Member of the National Assembly
- In office 18 June 1998 – 5 May 2014

Personal details
- Born: 30 December 1950 Fadd, Tolna County, Hungary
- Died: 4 December 2020 (aged 69)
- Party: Fidesz
- Profession: engineer, politician

= Ferenc Tóth (politician) =

Hungarian politician (1950–2020)

Ferenc Tóth (/hu/; 30 December 1950 – 4 December 2020) was a Hungarian engineer and politician.

He was a member of the National Assembly (MP) for Paks (Tolna County Constituency II) between 1998 and 2014.

==Early life and career==
Ferenc Tóth was born in Fadd, Hungary, on 30 December 1950, and graduated from Földvári Mihály General Secondary School in Tolna in 1969. He graduated as a maintenance engineer from the College Faculty of the Technical University for Heavy Industry of Dunaújváros in 1974. Tóth qualified as a secondary school teacher in Dunaújváros in 1976 and conducted academic studies as a specialist economist at the University of Pécs until 1993.

Tóth worked as a maintenance engineer for the Lenin Agricultural Co-operative in Fadd from 1974, then from 1981 as a teacher in the children's home in Fadd.
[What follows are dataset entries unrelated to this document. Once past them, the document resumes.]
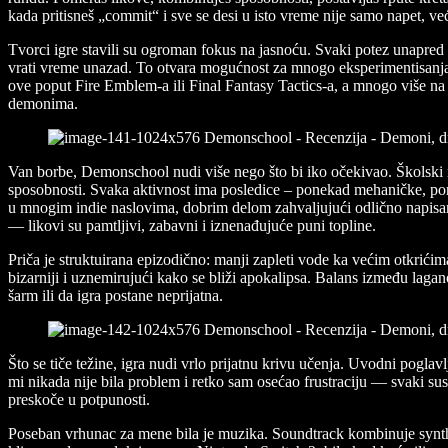
kada pritisneš „commit“ i sve se desi u isto vreme nije samo napet, v
Tvorci igre stavili su ogroman fokus na jasnoću. Svaki potez unapred p
vrati vreme unazad. To otvara mogućnost za mnogo eksperimentisanja.
ove poput Fire Emblem-a ili Final Fantasy Tactics-a, a mnogo više na
demonima.
Van borbe, Demonschool nudi više nego što bi iko očekivao. Školski ra
sposobnosti. Svaka aktivnost ima posledice – ponekad mehaničke, pon
u mnogim indie naslovima, dobrim delom zahvaljujući odlično napisanoj 
— likovi su pamtljivi, zabavni i iznenađujuće puni topline.
Priča je struktuirana epizodično: manji zapleti vode ka većim otkrići
bizarniji i uznemirujući kako se bliži apokalipsa. Balans između lag
šarm ili da igra postane neprijatna.
Što se tiče težine, igra nudi vrlo prijatnu krivu učenja. Uvodni pogla
mi nikada nije bila problem i retko sam osećao frustraciju — svaki susre
preskoče u potpunosti.
Poseban vrhunac za mene bila je muzika. Soundtrack kombinuje synth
He was a physicist of the radiation protection department of the Tolna County Public Health and Sanitation Station from 1988 to 1990. Tóth was an individual entrepreneur from 1994 to 1995, and became director of sales of Mészkő és Dolomit Rt. (Limestone & Dolomite Co. Ltd.) in 1996. He was acting managing director of the Tolna County Enterprise Promotion Fund from February 1999. Tóth pursued handball competitively for several years and was a member of the Hungarian Olympic Committee (MOB) from 1998 to 2001.

==Political career==
Tóth ran as an independent candidate in the 1990 local elections and was elected mayor of his birthplace, serving for four years. He secured a seat in Parliament in the 1998 parliamentary election running as a non-party candidate supported by Fidesz, representing Paks (Constituency II, Tolna County). He was elected a local representative of Fadd again in the 1998 local elections running as an independent candidate.

In the national election on 21 April 2002, Tóth retained his seat in Parliament running as an individual candidate. From the middle of May 2002, he continued his work as a member of the Education and Science Committee. In the local elections held in 2002, Tóth was elected a local representative. He was elected president of the local branch of Fidesz in 2003. In the parliamentary election held in 2006 and 2010, he was elected MP for Paks again. He became a member of the Committee on Education and Science on 30 May 2006 and was appointed Director of Government Office of Tolna County on 1 January 2011. He served in this capacity until 30 June 2014, when he was replaced by Kálmán Horváth.

==Personal life and death==
Ferenc Tóth was married to Erzsébet Deák, a high school teacher with a degree in chemistry and physics. They had two children, Ferenc who is a veterinarian and András, who is a humanist. Ferenc Tóth Sr. was awarded the officer's cross of the Hungarian Order of Merit in 2019. In retirement he intended to read Russian classic literature and continue his hobbies in sport and music.

He died from COVID-19 on 4 December 2020, during the COVID-19 pandemic in Hungary, twenty six days short from his 70th birthday.